A strong argument can be made that glitzy Jerry Buss, who oversaw 10 of the Lakers’ titles, was the greatest owner in NBA history.
It remains to be seen how well Buss’ adult children can fill his shoes after his death in February.
Six Buss siblings share the family’s majority stake in the Lakers, but there are two power brokers. Jim Buss runs the basketball operations; Jeanie Buss is in charge of the business side.
The brother and sister certainly didn’t see eye to eye when the Lakers had to hire a coach following Mike Brown’s firing five games into the season. Jeanie Buss was reportedly stunned that Phil Jackson, the 11-time champion coach who happens to be her fiance, wasn’t hired after he expressed a strong interest in returning to the Lakers bench. Jim Buss opted for Mike D’Antoni, a decision that seemed worse with every “We want Phil!” chant at the Staples Center throughout the Lakers’ disappointing season.
The Lakers’ ownership situation, a strength for so many years, now has at least some sense of uncertainty, although it’s a safe bet that they continue spending as big as they see fit, especially with massive TV money coming. Mark Cuban is a sure thing, at least when it comes to being an owner with an intense dedication to basketball and winning.
General manager Mitch Kupchak remains in the role he has filled for more than a decade after being groomed by the legendary Jerry West.

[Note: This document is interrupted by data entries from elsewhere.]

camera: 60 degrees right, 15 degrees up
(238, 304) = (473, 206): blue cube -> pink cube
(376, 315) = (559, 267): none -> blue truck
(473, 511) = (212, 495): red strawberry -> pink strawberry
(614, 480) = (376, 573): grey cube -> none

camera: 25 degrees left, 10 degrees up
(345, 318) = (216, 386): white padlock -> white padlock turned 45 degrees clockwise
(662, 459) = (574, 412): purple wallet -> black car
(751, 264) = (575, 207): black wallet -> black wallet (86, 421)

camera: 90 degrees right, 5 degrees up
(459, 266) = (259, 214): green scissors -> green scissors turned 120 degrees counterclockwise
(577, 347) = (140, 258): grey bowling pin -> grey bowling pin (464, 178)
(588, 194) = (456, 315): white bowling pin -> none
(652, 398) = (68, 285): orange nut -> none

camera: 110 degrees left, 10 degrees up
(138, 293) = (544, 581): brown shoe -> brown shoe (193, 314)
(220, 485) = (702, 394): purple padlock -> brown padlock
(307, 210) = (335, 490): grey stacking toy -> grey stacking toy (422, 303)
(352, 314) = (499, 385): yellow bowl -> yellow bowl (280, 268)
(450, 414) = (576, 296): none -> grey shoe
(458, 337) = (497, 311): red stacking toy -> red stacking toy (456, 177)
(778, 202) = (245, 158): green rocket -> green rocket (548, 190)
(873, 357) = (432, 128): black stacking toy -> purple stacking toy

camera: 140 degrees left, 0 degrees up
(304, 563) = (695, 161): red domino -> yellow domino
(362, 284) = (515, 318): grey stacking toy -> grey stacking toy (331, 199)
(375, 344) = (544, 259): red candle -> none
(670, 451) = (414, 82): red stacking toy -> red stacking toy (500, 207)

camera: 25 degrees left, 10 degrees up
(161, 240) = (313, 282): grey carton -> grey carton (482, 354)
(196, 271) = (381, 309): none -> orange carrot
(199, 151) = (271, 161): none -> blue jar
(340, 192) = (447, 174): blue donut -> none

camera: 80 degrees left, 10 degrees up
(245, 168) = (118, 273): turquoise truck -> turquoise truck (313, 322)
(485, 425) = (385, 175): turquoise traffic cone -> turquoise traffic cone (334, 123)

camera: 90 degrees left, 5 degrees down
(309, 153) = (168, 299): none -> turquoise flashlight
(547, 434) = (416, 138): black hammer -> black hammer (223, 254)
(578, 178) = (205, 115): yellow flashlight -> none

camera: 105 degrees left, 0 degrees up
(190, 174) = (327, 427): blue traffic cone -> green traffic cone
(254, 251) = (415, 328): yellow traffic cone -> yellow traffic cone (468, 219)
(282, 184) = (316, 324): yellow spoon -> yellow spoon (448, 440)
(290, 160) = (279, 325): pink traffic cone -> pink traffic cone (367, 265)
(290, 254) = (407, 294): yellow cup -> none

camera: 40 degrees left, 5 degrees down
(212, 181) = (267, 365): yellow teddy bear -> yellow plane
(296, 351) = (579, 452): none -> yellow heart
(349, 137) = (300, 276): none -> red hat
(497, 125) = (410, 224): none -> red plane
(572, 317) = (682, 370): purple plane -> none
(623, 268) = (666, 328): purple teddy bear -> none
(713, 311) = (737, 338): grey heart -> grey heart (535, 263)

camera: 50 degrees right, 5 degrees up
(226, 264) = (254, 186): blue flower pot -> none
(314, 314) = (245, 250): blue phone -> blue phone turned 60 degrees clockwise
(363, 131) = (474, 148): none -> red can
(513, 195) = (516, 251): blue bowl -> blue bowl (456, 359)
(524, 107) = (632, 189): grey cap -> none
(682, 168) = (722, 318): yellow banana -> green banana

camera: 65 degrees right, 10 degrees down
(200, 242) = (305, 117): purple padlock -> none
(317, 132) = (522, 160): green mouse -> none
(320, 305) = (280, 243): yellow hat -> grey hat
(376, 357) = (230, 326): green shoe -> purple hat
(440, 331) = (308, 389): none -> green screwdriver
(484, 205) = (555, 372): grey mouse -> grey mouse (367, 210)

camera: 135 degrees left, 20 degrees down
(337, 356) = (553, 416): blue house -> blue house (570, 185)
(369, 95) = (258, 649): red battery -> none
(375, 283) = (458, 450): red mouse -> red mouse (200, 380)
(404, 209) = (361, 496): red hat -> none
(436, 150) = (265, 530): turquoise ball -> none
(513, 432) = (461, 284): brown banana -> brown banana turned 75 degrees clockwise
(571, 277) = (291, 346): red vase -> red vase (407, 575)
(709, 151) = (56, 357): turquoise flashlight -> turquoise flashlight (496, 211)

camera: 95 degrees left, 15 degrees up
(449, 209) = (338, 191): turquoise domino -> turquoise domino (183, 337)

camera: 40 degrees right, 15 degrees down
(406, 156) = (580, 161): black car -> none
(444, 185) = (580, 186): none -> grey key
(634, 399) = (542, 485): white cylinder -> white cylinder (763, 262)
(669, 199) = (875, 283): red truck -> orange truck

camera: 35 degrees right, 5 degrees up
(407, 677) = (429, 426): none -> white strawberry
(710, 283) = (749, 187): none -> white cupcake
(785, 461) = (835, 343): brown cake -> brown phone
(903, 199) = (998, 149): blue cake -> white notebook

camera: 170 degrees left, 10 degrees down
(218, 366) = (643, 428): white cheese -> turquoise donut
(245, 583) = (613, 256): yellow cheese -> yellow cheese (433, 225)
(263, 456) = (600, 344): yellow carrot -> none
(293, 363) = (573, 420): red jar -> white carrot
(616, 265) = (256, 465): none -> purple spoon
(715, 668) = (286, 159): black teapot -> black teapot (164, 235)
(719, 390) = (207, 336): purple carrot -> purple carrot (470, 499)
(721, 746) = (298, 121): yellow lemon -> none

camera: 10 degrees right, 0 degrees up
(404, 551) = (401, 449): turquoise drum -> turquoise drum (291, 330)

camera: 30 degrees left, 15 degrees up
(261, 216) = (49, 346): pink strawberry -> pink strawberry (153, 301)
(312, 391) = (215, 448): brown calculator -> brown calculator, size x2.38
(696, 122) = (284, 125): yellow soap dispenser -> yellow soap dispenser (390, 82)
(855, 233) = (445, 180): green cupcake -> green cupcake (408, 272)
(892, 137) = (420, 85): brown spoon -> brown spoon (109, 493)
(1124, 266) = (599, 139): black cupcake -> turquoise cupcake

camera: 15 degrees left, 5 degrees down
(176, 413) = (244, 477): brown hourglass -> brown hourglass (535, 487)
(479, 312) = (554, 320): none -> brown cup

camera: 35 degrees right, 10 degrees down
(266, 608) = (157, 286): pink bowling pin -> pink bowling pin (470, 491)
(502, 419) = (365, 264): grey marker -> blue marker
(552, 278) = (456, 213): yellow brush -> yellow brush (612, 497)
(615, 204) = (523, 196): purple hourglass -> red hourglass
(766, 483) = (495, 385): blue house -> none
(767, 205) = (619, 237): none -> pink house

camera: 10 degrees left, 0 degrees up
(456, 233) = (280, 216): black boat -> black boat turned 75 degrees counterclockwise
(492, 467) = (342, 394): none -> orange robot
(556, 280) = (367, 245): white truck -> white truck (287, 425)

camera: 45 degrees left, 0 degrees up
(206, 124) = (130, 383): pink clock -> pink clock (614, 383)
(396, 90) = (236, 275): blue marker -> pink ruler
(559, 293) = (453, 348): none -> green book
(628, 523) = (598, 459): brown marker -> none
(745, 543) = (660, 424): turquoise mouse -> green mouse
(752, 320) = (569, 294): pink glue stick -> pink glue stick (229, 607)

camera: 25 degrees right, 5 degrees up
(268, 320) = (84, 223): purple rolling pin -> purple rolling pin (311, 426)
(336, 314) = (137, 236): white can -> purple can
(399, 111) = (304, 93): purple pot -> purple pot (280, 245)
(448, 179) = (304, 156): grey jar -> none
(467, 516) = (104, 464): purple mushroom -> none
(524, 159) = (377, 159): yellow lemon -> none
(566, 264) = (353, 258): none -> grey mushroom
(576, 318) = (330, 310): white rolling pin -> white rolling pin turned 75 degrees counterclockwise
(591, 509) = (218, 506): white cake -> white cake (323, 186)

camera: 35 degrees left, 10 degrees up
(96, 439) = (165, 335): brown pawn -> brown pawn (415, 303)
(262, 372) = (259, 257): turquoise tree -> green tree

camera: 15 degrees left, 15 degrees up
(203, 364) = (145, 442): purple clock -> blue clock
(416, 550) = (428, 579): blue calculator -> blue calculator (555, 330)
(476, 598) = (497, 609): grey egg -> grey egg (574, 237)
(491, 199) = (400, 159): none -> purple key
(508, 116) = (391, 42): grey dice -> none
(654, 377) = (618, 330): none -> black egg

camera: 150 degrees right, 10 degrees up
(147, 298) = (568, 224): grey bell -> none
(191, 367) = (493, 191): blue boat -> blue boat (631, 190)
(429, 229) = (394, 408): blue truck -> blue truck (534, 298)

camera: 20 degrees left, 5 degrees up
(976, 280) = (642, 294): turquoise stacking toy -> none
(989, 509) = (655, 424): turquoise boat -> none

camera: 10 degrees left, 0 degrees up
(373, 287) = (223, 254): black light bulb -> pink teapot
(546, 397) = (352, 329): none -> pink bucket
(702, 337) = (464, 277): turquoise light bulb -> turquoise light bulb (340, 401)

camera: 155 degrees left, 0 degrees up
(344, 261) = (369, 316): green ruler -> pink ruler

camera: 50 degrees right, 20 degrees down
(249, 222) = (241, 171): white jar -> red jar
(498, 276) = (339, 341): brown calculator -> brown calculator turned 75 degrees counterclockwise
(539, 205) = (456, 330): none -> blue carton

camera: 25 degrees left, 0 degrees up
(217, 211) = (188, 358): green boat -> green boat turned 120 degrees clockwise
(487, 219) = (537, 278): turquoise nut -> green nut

He’s one of the few GMs in the league who can match the Mavs’ brain trust when it comes to creativity.
The deal that brought Pau Gasol to L.A. – and essentially made the Lakers’ last two titles possible – resulted in so many grumbles around the league that it probably played a role in the infamous “basketball reasons” veto of the Chris Paul-to-the-Lakers trade.
And, while the Steve Nash deal hasn’t paid dividends for the Lakers so far, it was pretty impressive for Kupchak to create it essentially out of thin air. The Lakers gave up two first-round picks, two second-rounders and the trade exception from the deal that shipped the basketball corpse of Lamar Odom to Dallas. Oh, and Kupchak also orchestrated the four-team deal to acquire Howard.
After July, Kupchak was the frontrunner for Executive of the Year. The Lakers’ mediocre season – maybe the most disappointing in NBA history, given the hype – messed that up, but the man has quite a track record as a GM.
Of course, the Cuban/Donnie Nelson combo has pulled off some pretty big blockbusters, too. Just not under this collective bargaining agreement.
In hindsight, a strong argument can be made that Rockets general manager Daryl Morey did the best job remodeling his team between the last two seasons.
Morey, an MIT-educated stats geek given leeway to do his job by relatively anonymous two-time championship owner Leslie Alexander, did a phenomenal job collecting assets and pouncing when James Harden became available.
Morey doesn’t have the skins on the wall that the Lakers’ and Mavs’ decision-makers do, but there’s no doubt he’s one of the brightest up-and-coming basketball minds.
EDGE: Mavs. There’s no threat of front office tug-of-wars in Dallas, and they’ve proven they can sustain success.